• What you have to do
Look below for the line with "ring tip: (179, 239)". Extract that line and each one after it through the last, word for word.

START Excerpted data

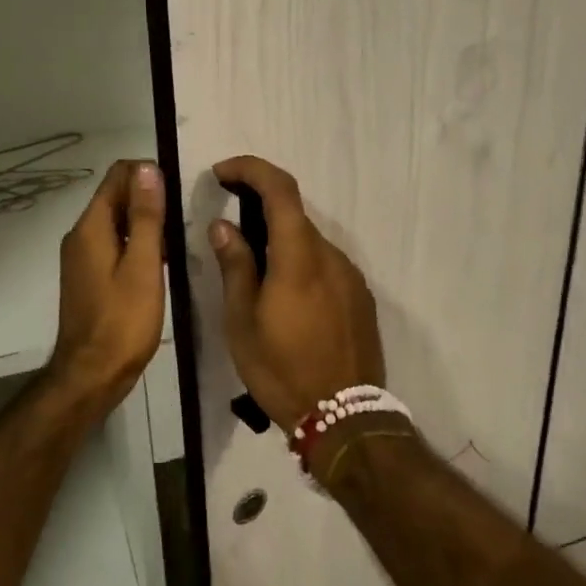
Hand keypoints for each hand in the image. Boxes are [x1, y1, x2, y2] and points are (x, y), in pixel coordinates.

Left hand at [47, 159, 166, 418]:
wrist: (92, 375)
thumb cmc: (122, 321)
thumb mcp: (142, 265)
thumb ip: (145, 216)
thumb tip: (147, 168)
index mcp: (91, 227)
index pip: (117, 176)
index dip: (148, 174)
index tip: (179, 192)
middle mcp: (81, 235)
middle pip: (116, 197)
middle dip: (150, 197)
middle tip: (185, 217)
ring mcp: (83, 257)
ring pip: (117, 222)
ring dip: (146, 222)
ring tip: (179, 239)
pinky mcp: (90, 276)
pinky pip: (115, 244)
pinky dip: (137, 243)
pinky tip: (161, 261)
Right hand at [207, 155, 385, 432]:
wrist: (344, 417)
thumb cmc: (282, 370)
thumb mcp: (242, 322)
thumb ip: (235, 266)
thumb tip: (223, 225)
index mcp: (300, 256)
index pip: (280, 188)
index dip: (251, 169)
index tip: (223, 172)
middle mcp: (332, 256)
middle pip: (295, 216)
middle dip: (261, 211)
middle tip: (230, 231)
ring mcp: (352, 276)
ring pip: (311, 244)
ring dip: (282, 244)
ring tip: (256, 277)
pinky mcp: (362, 297)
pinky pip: (327, 267)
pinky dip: (303, 265)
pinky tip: (288, 300)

END Excerpted data

• Solution for this exercise
ring tip: (179, 239)
pinky mcp: (90, 276)
pinky pip: (115, 244)
pinky dip: (137, 243)
pinky tip: (161, 261)
Right hand at [207, 155, 385, 432]:
wrist: (344, 417)
thumb cmc: (282, 370)
thumb mcp: (242, 322)
thumb ip: (235, 266)
thumb tip: (223, 225)
index mcp: (300, 256)
index pip: (280, 188)
index dip: (251, 169)
index tip: (223, 172)
middle mcp: (332, 256)
middle pip: (295, 216)
middle dip: (261, 211)
middle tip: (230, 231)
ring mcp: (352, 276)
ring pip: (311, 244)
ring dip: (282, 244)
ring tip: (256, 277)
pinky mcp: (362, 297)
pinky pip: (327, 267)
pinky dip: (303, 265)
pinky tip: (288, 300)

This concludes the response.